Published:Wednesday | April 28, 2010 | 12:00 AM

André Wright, Night Editor

Outgoing South African High Commissioner Faith Radebe has defended her country's stance on the Robert Mugabe government in neighbouring Zimbabwe, arguing that intervention beyond diplomatic arm-twisting would be anti-democratic and counterproductive.

In an interview with The Gleaner last Thursday, Radebe credited the mediation of former South African President Thabo Mbeki and Jacob Zuma, the current president, for Mugabe's inclusion of once-spurned Opposition Leader Morgan Tsvangirai in a coalition, with the latter assuming the post of prime minister.

The intrigue unfolding in Zimbabwe over the last decade has been intense, as the Mugabe administration has been weighed down with multiple crises ranging from food shortages and stratospheric devaluation of its dollar to a population exodus and political cross-fighting.

Radebe, however, expressed confidence that all was not lost.

"We're speaking about a country where elections are going to be held soon. It is (because of) South Africa," said Radebe, who ends her ambassadorial tour in Jamaica early next month to take charge of her new role back home as inspector general of intelligence.

"If people of the world are thinking about South Africa invading Zimbabwe, we recognise the government of each and every country as independent. We cannot play bully boy in Africa!"

Strange bedfellows

However, Mugabe and Tsvangirai make strange bedfellows, and the unity government they have forged has been akin to a bad marriage from the get-go - fraught with tension and dispute. Mugabe still maintains real authority in the southern African nation, which gained independence in 1980, and top government posts have largely been assigned to allies in order to maintain his grip on power.

South Africa's concerns about, and diplomacy towards, Zim-babwe hinge largely on the fact that they are bordering states. Instability and civil war would have major repercussions for South Africa, which is already burdened with a wave of illegal Zimbabwean migrants fleeing economic decline and political victimisation. Anywhere between one and three million Zimbabweans have already descended on South Africa in recent years.

"Remember that we are the neighbours of Zimbabwe. Anything that affects Zimbabwe, we are affected," she told The Gleaner.

"If the Zimbabwean economy doesn't thrive, the South African economy doesn't thrive; if the Zimbabwean government falls, the South African government suffers. We've got to tread very carefully when we deal with Zimbabwe."

The high commissioner argued that South Africa remained committed to the twin responsibility of buttressing Zimbabwe's democratic platform - however shaky - and its sovereignty.

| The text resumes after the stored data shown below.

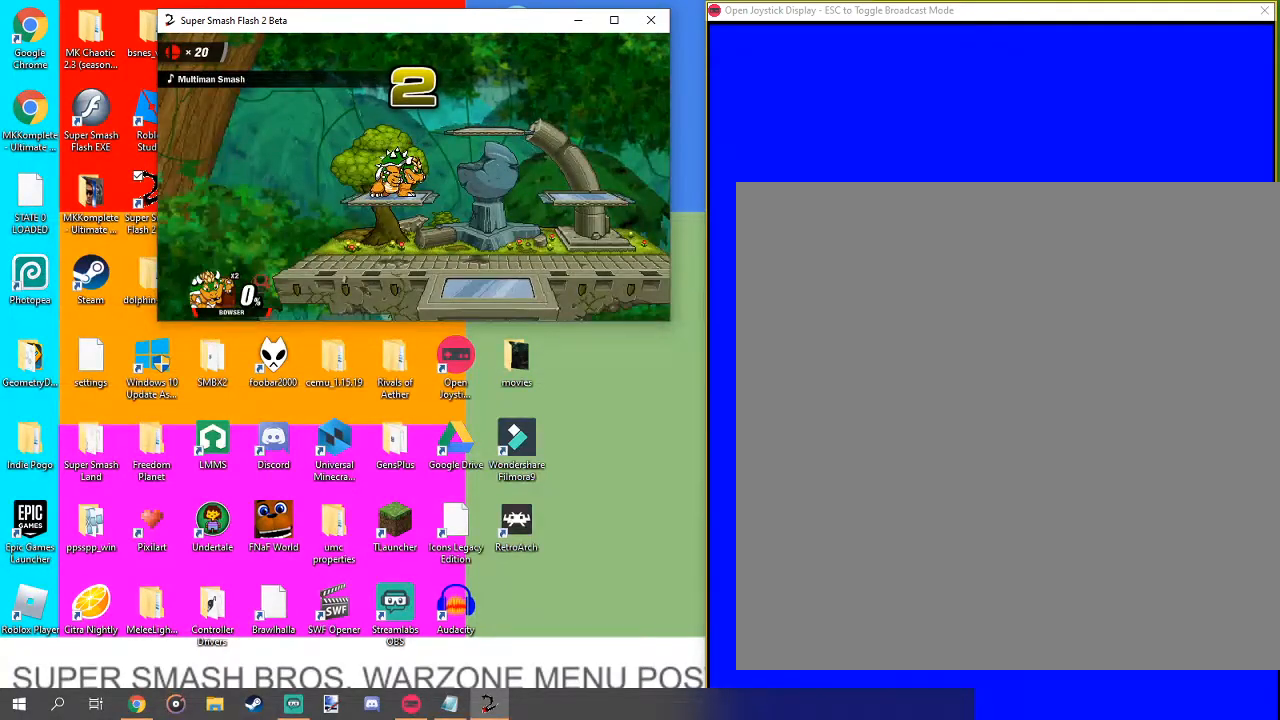
{"buttons": ["L1"], "left_stick": "center", "right_stick": "center", "events": [[200, "L1", "down"], [300, "L1", "up"], [467, "L1", "down"]]}
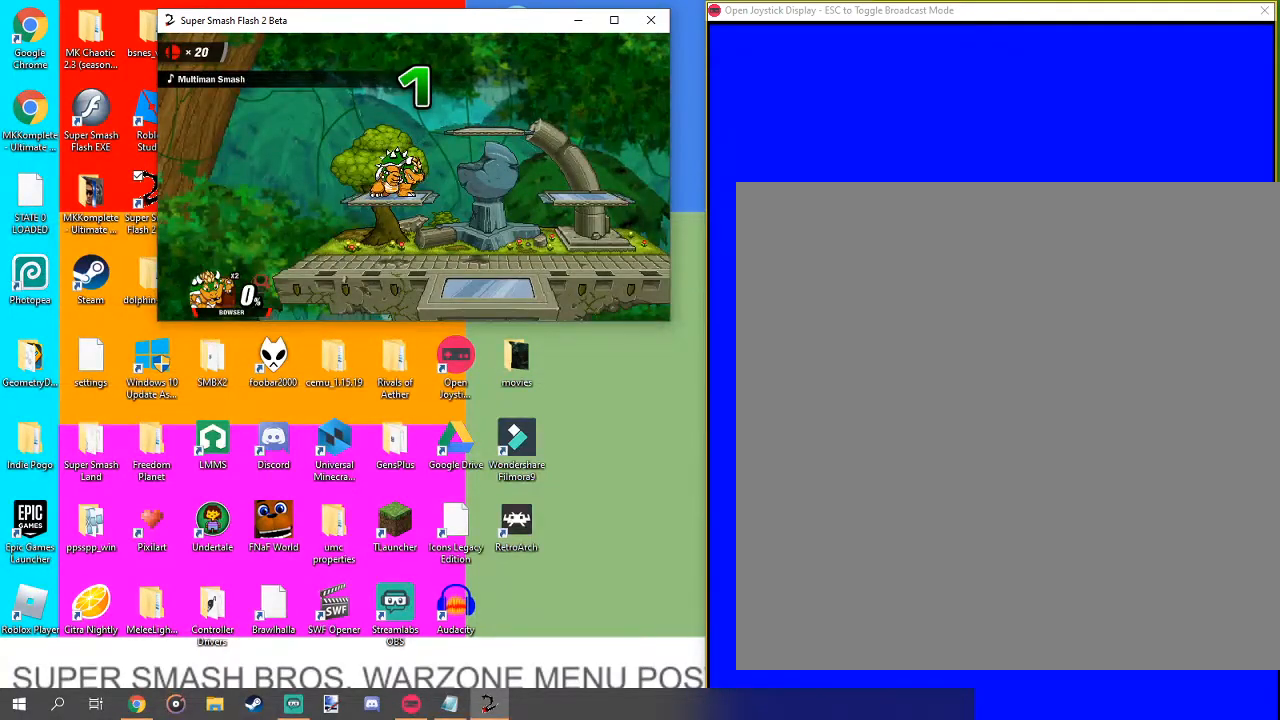
{"buttons": [], "left_stick": "center", "right_stick": "center", "events": [[33, "L1", "up"]]}
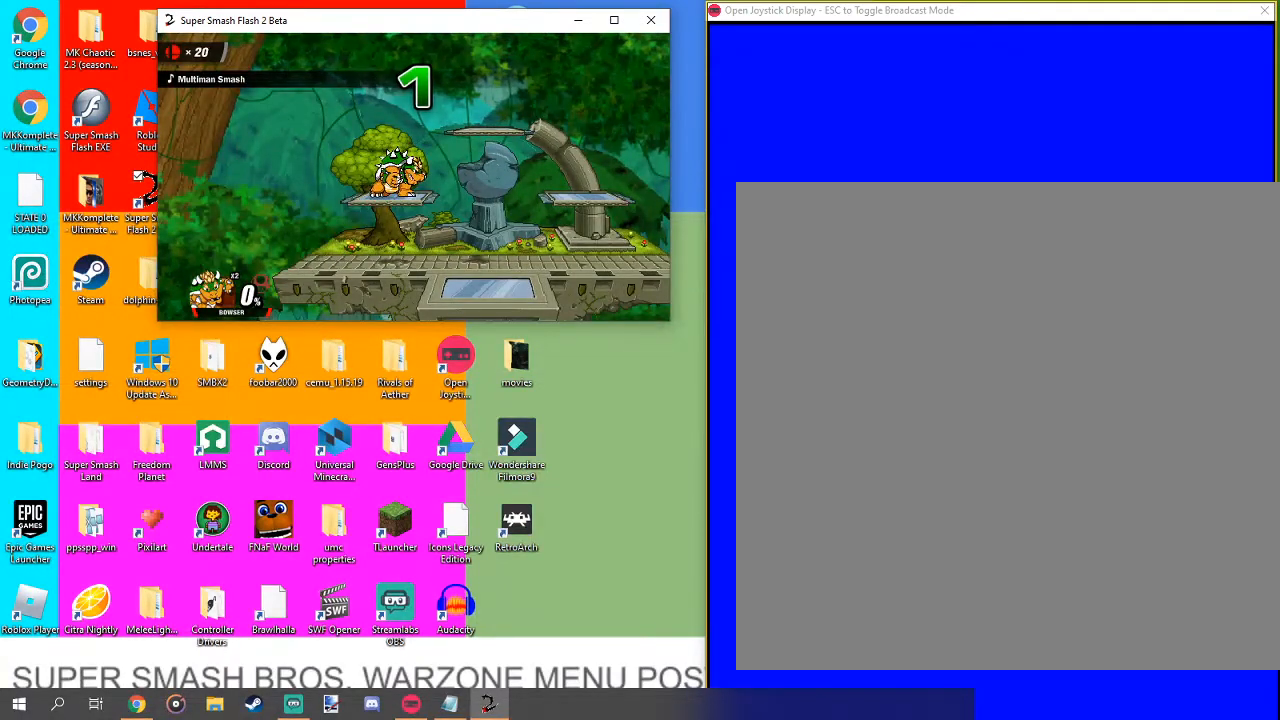
{"buttons": [], "left_stick": "center", "right_stick": "center", "events": []}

"I do not think the world wants a failed state," she said.

Radebe, whose diplomatic radius covers the Commonwealth Caribbean, was equally resistant to calls for the 86-year-old Mugabe to step down, despite the eroding legitimacy of his 30-year rule in the eyes of some international partners, mainly Britain and Australia.

"That is the problem of the people of Zimbabwe. ... My country's role is to make that country work. If the people of Zimbabwe don't want Mr Mugabe, they will vote him out."